Roughly two months later, without any attempt to gather support at the UN, American forces abducted Venezuelan president Nicolás Maduro, killing at least 32 Cubans and 80 Venezuelans. There were no political consequences. Since the abduction of Maduro, Latin American analysts have noticed a shift: the sense that international law no longer functions as a constraint. Some of them think the irrelevance of the organization started with the brutal Israeli war in Gaza. “Since October 2023, the United Nations can no longer exercise power or influence,” Alex Aviña, a historian specializing in Mexico’s drug war at Arizona State University, said to Envoy. “There is nothing to stop a president like Trump if he wants to violate international law or the sovereignty of a Latin American country. Nothing.”

After the removal of Maduro in January 2026, Mexican President Claudia Sheinbaum’s government took Trump’s threats seriously enough to cooperate with Washington in a new phase of the war against the drug cartels, despite setting the Aztec country ablaze. The UN has ceased to be the last defensive barrier for the world’s weaker nations, and without it, everyone is on their own.

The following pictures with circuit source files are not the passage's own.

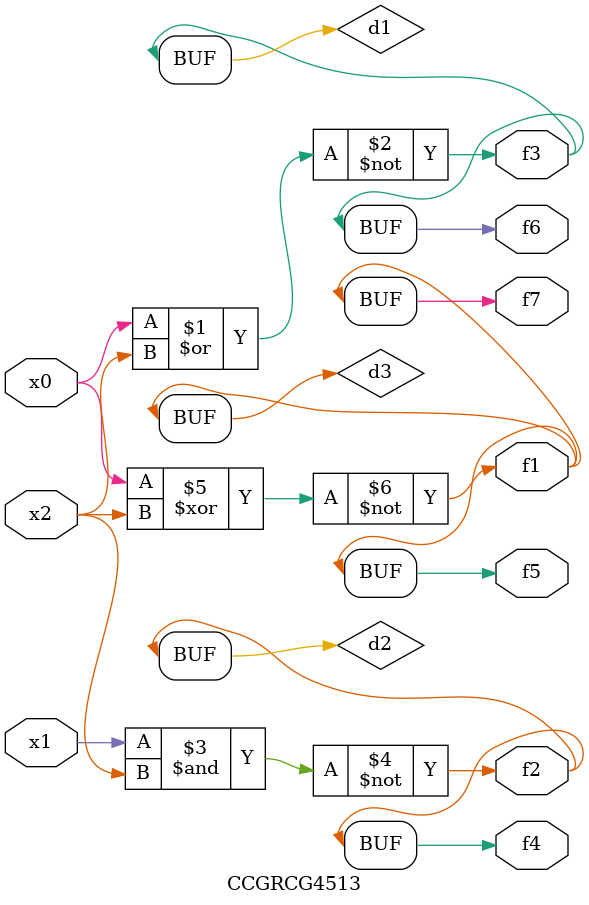
<source format=v>
module CCGRCG4513(
	input x0, x1, x2,
	output f1, f2, f3, f4, f5, f6, f7
);

	wire d1, d2, d3;

	nor (d1, x0, x2);
	nand (d2, x1, x2);
	xnor (d3, x0, x2);
	assign f1 = d3;
	assign f2 = d2;
	assign f3 = d1;
	assign f4 = d2;
	assign f5 = d3;
	assign f6 = d1;
	assign f7 = d3;
endmodule

</source>
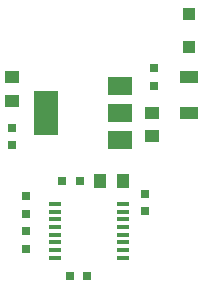
<source format=gtp>
G04 #@! TF.GenerationSoftware,KiCad,Pcbnew,(5.1.10)-1*
G04 #@! TF.CreationDate,2021-07-21T16:10:59+02:00*
G04 #@! TF.ProjectId,rs232-ttl,72733233-322d-4747-946c-2e6b69636164,rev?*
G04 #@! TF.SameCoordinates,Original*
G04 #@! TF.FileFunction,Paste,Top*
G04 #@! TF.FilePolarity,Positive*
%FSLAX46Y46*%
G04 Gerber Fmt 4.6, Leading zero omitted, Abs format (unit mm)*
G04 Created by KiCad (PCBNEW (5.1.10)-1) date 2021-07-21 16:10:59*
%MOMM*%
%LPD*%
G01*
G04 APERTURE LIST*
%ADD10R,1.000000X0.400000*%
%ADD11R,2.000000X1.500000*%
%ADD12R,2.000000X3.800000*%
%ADD13R,1.100000X1.100000*%
%ADD14R,1.000000X1.250000*%
%ADD15R,1.250000X1.000000*%
%ADD16R,0.750000X0.800000*%
%ADD17R,0.800000X0.750000*%
%ADD18R,1.600000X1.000000*%
G04 APERTURE END LIST*
D10*
X66600000Y-134725000D03*
X66600000Y-135375000D03*
X66600000Y-136025000D03*
X66600000Y-136675000D03*
X66600000Y-137325000D03*
X66600000Y-137975000D03*
X66600000Y-138625000D03*
X66600000Y-139275000D03*
X72400000Y-139275000D03*
X72400000Y-138625000D03*
X72400000Y-137975000D03*
X72400000Y-137325000D03*
X72400000Y-136675000D03*
X72400000Y-136025000D03*
X72400000Y-135375000D03*
X72400000Y-134725000D03*
D11*
X72150000Y-129300000D03*
X72150000Y-124700000D03*
X72150000Y-127000000D03*
D12*
X65850000Y-127000000D03*
D13*
X78000000Y-121400000D03*
X78000000Y-118600000D03*
D14*
X72400000Y-132800000D03*
X70400000Y-132800000D03*
D15*
X63000000Y-126000000D03*
X63000000Y-124000000D03*
D16*
X74200000Y-135350000D03*
X74200000Y-133850000D03*
D17*
X67850000Y-140800000D03*
X69350000Y-140800000D03*
X68750000Y-132800000D03*
X67250000Y-132800000D03*
D16*
X64200000Y-137050000D03*
X64200000Y-138550000D03*
X64200000Y-134050000D03*
X64200000Y-135550000D03*
D15*
X74800000Y-127000000D03*
X74800000Y-129000000D03*
D16*
X63000000Y-129750000D03*
X63000000Y-128250000D03*
X75000000Y-123250000D03*
X75000000Y-124750000D03*
D18*
X78000000Y-124000000D03*
X78000000Y-127000000D03*
M02*

</source>
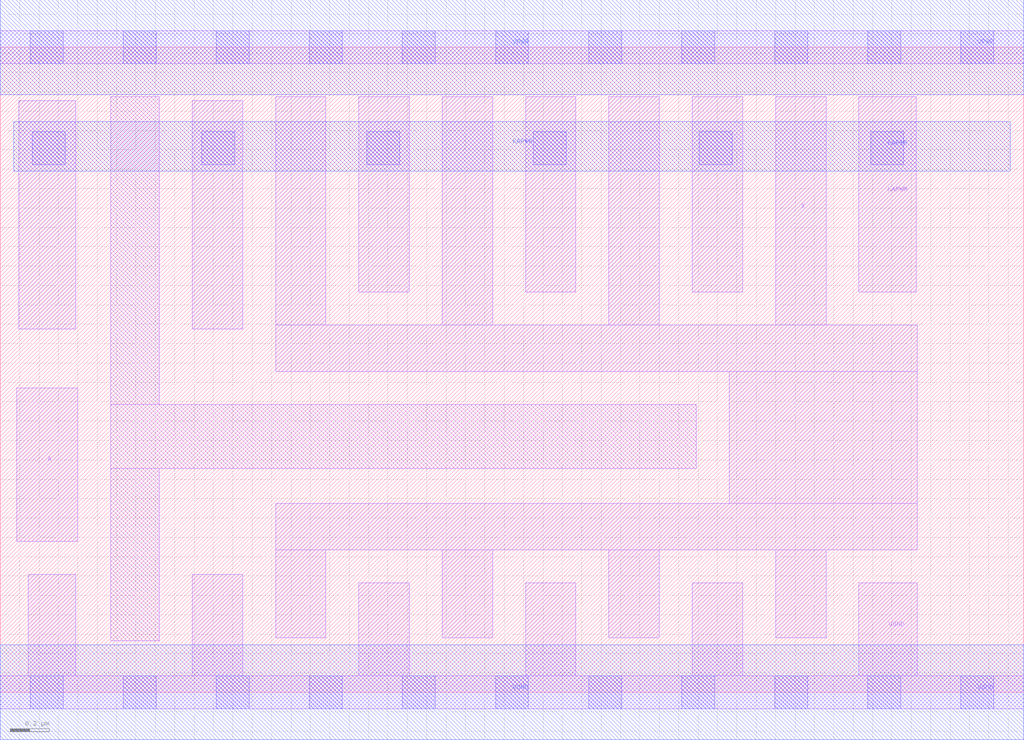
<source format=lef>
# Copyright 2020 The SkyWater PDK Authors
#
# Licensed under the Apache License, Version 2.0 (the "License");
# you may not use this file except in compliance with the License.
# You may obtain a copy of the License at
#
#     https://www.apache.org/licenses/LICENSE-2.0
#
# Unless required by applicable law or agreed to in writing, software
# distributed under the License is distributed on an "AS IS" BASIS,
# WITHOUT WARRANTIES OR CONDITIONS OF ANY KIND, either express or implied.
# See the License for the specific language governing permissions and
# limitations under the License.
#
# SPDX-License-Identifier: Apache-2.0

VERSION 5.7 ;
  NAMESCASESENSITIVE ON ;
  NOWIREEXTENSIONATPIN ON ;
  DIVIDERCHAR "/" ;
  BUSBITCHARS "[]" ;
UNITS
  DATABASE MICRONS 200 ;
END UNITS
MACRO sky130_fd_sc_lp__bufkapwr_8
  CLASS CORE ;
  SOURCE USER ;
  FOREIGN sky130_fd_sc_lp__bufkapwr_8 ;
  ORIGIN  0.000000  0.000000 ;
  SIZE  5.280000 BY  3.330000 ;
  SYMMETRY X Y ;
  SITE unit ;
  PIN A
    ANTENNAGATEAREA  0.504000 ;
    DIRECTION INPUT ;
    USE SIGNAL ;
    PORT
      LAYER li1 ;
        RECT 0.085000 0.780000 0.400000 1.570000 ;
    END
  END A
  PIN X
    ANTENNADIFFAREA  1.881600 ;
    DIRECTION OUTPUT ;
    USE SIGNAL ;
    PORT
      LAYER li1 ;
        RECT 1.420000 0.280000 1.680000 0.735000 ;
        RECT 1.420000 0.735000 4.730000 0.975000 ;
        RECT 1.420000 1.655000 4.730000 1.895000 ;
        RECT 1.420000 1.895000 1.680000 3.075000 ;
        RECT 2.280000 0.280000 2.540000 0.735000 ;
        RECT 2.280000 1.895000 2.540000 3.075000 ;
        RECT 3.140000 0.280000 3.400000 0.735000 ;
        RECT 3.140000 1.895000 3.400000 3.075000 ;
        RECT 3.760000 0.975000 4.730000 1.655000 ;
        RECT 4.000000 0.280000 4.260000 0.735000 ;
        RECT 4.000000 1.895000 4.260000 3.075000 ;
    END
  END X
  PIN KAPWR
    DIRECTION INOUT ;
    USE POWER ;
    PORT
      LAYER li1 ;
        RECT 0.095000 1.875000 0.390000 3.055000 ;
        RECT 0.990000 1.875000 1.250000 3.055000 ;
        RECT 1.850000 2.065000 2.110000 3.075000 ;
        RECT 2.710000 2.065000 2.970000 3.075000 ;
        RECT 3.570000 2.065000 3.830000 3.075000 ;
        RECT 4.430000 2.065000 4.725000 3.075000 ;
      LAYER mcon ;
        RECT 0.165000 2.725000 0.335000 2.895000 ;
        RECT 1.040000 2.725000 1.210000 2.895000 ;
        RECT 1.890000 2.725000 2.060000 2.895000 ;
        RECT 2.750000 2.725000 2.920000 2.895000 ;
        RECT 3.605000 2.725000 3.775000 2.895000 ;
        RECT 4.490000 2.725000 4.660000 2.895000 ;
      LAYER met1 ;
        RECT 0.070000 2.690000 5.210000 2.945000 ;
    END
  END KAPWR
  PIN VGND
    DIRECTION INOUT ;
    USE GROUND ;
    PORT
      LAYER li1 ;
        RECT 0.000000 -0.085000 5.280000 0.085000 ;
        RECT 0.145000  0.085000 0.390000 0.610000 ;
        RECT 0.990000  0.085000 1.250000 0.610000 ;
        RECT 1.850000  0.085000 2.110000 0.565000 ;
        RECT 2.710000  0.085000 2.970000 0.565000 ;
        RECT 3.570000  0.085000 3.830000 0.565000 ;
        RECT 4.430000  0.085000 4.730000 0.565000 ;
      LAYER mcon ;
        RECT 0.155000 -0.085000 0.325000 0.085000 ;
        RECT 0.635000 -0.085000 0.805000 0.085000 ;
        RECT 1.115000 -0.085000 1.285000 0.085000 ;
        RECT 1.595000 -0.085000 1.765000 0.085000 ;
        RECT 2.075000 -0.085000 2.245000 0.085000 ;
        RECT 2.555000 -0.085000 2.725000 0.085000 ;
        RECT 3.035000 -0.085000 3.205000 0.085000 ;
        RECT 3.515000 -0.085000 3.685000 0.085000 ;
        RECT 3.995000 -0.085000 4.165000 0.085000 ;
        RECT 4.475000 -0.085000 4.645000 0.085000 ;
        RECT 4.955000 -0.085000 5.125000 0.085000 ;
      LAYER met1 ;
        RECT 0.000000 -0.245000 5.280000 0.245000 ;
    END
  END VGND
  PIN VPWR
    DIRECTION INOUT ;
    USE POWER ;
    PORT
      LAYER li1 ;
        RECT 0.000000 3.245000 5.280000 3.415000 ;
      LAYER mcon ;
        RECT 0.155000 3.245000 0.325000 3.415000 ;
        RECT 0.635000 3.245000 0.805000 3.415000 ;
        RECT 1.115000 3.245000 1.285000 3.415000 ;
        RECT 1.595000 3.245000 1.765000 3.415000 ;
        RECT 2.075000 3.245000 2.245000 3.415000 ;
        RECT 2.555000 3.245000 2.725000 3.415000 ;
        RECT 3.035000 3.245000 3.205000 3.415000 ;
        RECT 3.515000 3.245000 3.685000 3.415000 ;
        RECT 3.995000 3.245000 4.165000 3.415000 ;
        RECT 4.475000 3.245000 4.645000 3.415000 ;
        RECT 4.955000 3.245000 5.125000 3.415000 ;
      LAYER met1 ;
        RECT 0.000000 3.085000 5.280000 3.575000 ;
    END
  END VPWR
  OBS
    LAYER li1 ;
      RECT 0.570000 0.265000 0.820000 1.155000 ;
      RECT 0.570000 1.155000 3.590000 1.485000 ;
      RECT 0.570000 1.485000 0.820000 3.075000 ;
  END
END sky130_fd_sc_lp__bufkapwr_8

</source>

“Today the United Nations is under brutal siege by the United States,” Gala warns. “It’s not a perfect organization, but it remains the most legitimate, inclusive, and universal space for international coordination. The international community faces an unavoidable challenge: to define whether a crime of this nature will become the template for what is to come, or whether reason, solidarity, and the rejection of aggression will prevail.”